The Committee recommends that current legislation should be reviewed so as to protect fully the right to freedom of thought and opinion and freedom of expression as guaranteed under Articles 18 and 19 of the Covenant.

17. The Committee remains concerned that the State party's restriction under Law 97-09 on the right to form political parties, effectively prohibits political activists the right to associate with one another or to vote for representatives of their choice, in view of the wide range of proscribed categories (religious, linguistic, racial, gender related, regional, corporatist). Since taking effect, this law has been invoked to ban or prevent the legalisation of more than 30 parties.

The Committee recommends that the conditions required by the Covenant with respect to restrictions on the right to freedom of association be met and that current legislation be amended so as to bring it in conformity with the requirements of the Covenant and the obligations entered into by Algeria upon its accession to it.

18. The Committee observes that, although Algeria became a party to the Optional Protocol in 1989, very few communications have been addressed to the Committee, in spite of the widespread human rights crisis and consequent violations which have occurred in the last decade.
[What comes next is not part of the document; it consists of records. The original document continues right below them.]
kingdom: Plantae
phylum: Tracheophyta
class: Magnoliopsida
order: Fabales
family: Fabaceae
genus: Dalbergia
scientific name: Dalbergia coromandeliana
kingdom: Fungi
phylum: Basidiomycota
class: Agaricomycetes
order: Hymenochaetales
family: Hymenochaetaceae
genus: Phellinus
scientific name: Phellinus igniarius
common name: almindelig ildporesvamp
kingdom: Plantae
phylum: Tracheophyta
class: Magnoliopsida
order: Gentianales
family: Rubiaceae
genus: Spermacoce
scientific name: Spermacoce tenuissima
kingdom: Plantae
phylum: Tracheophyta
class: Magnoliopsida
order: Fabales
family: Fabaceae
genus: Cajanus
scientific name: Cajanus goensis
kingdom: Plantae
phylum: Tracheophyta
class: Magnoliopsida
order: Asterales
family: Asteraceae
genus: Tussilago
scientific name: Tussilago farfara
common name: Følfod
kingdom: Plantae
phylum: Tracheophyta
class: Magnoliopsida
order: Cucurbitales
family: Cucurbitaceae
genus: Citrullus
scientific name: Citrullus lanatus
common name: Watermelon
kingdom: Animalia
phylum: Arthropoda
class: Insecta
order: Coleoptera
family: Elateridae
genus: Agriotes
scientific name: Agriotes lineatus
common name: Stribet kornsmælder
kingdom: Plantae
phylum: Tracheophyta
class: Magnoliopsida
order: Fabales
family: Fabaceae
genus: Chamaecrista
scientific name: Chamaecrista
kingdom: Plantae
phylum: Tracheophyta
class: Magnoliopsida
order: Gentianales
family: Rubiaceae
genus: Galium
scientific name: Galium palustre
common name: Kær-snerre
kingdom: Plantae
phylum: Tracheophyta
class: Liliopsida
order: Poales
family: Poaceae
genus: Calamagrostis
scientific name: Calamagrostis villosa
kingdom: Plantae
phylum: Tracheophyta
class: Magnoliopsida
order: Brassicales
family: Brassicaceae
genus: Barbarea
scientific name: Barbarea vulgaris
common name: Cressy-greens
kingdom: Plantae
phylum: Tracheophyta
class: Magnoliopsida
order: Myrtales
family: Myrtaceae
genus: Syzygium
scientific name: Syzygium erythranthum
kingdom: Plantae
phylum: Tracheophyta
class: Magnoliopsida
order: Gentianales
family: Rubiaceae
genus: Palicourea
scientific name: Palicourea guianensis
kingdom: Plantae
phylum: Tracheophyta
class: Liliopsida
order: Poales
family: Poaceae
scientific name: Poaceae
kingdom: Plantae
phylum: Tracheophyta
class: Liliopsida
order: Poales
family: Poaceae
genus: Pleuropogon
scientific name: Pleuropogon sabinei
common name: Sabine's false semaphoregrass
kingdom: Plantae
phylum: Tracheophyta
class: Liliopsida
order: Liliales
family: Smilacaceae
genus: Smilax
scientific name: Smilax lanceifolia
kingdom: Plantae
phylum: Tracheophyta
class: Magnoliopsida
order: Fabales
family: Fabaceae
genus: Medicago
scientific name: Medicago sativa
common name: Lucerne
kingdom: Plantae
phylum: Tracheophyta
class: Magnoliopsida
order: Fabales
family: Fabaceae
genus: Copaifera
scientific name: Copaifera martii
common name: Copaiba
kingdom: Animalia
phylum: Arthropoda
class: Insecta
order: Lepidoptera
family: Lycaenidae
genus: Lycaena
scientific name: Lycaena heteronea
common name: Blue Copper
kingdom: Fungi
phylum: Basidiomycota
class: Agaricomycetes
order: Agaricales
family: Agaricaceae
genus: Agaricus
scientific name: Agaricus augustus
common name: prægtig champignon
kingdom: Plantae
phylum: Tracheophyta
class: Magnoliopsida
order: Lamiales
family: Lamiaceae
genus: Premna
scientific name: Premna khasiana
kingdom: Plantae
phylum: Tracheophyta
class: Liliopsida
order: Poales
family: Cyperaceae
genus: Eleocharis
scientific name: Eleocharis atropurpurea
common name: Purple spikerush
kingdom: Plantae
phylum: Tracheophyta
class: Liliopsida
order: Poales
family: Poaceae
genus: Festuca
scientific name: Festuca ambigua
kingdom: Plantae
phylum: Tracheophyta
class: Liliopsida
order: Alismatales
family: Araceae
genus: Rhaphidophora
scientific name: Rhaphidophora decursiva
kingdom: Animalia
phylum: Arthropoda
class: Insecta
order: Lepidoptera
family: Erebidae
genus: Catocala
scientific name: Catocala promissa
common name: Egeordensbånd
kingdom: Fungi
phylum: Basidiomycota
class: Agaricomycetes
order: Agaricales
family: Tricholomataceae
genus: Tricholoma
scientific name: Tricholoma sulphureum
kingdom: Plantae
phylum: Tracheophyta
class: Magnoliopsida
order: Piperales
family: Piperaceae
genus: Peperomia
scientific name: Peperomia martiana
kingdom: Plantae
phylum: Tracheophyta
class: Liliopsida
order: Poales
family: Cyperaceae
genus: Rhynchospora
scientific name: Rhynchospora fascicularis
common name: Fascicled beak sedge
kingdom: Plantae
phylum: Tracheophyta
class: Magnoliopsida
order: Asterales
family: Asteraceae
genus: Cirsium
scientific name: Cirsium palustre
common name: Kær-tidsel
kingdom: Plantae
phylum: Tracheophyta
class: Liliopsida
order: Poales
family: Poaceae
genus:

This situation indicates that the people in Algeria may not be aware of their right to address communications to the Committee.

The Committee recommends that urgent steps be taken by Algeria to make known to the public, the universities, the legal community and, particularly, to the non-governmental human rights organisations, the rights protected under the Covenant and the fact that individuals whose rights have been violated may submit communications to the Committee.

19. The Committee draws to the attention of the Government of Algeria the provisions of paragraph 6(a) of the Guidelines Regarding the Form and Contents of Periodic Reports from State parties, and requests that its next periodic report, due in June 2000, should contain material which responds to all the present concluding observations. The Committee further requests that Algeria's second periodic report and these concluding observations be widely disseminated among the public at large in all parts of Algeria.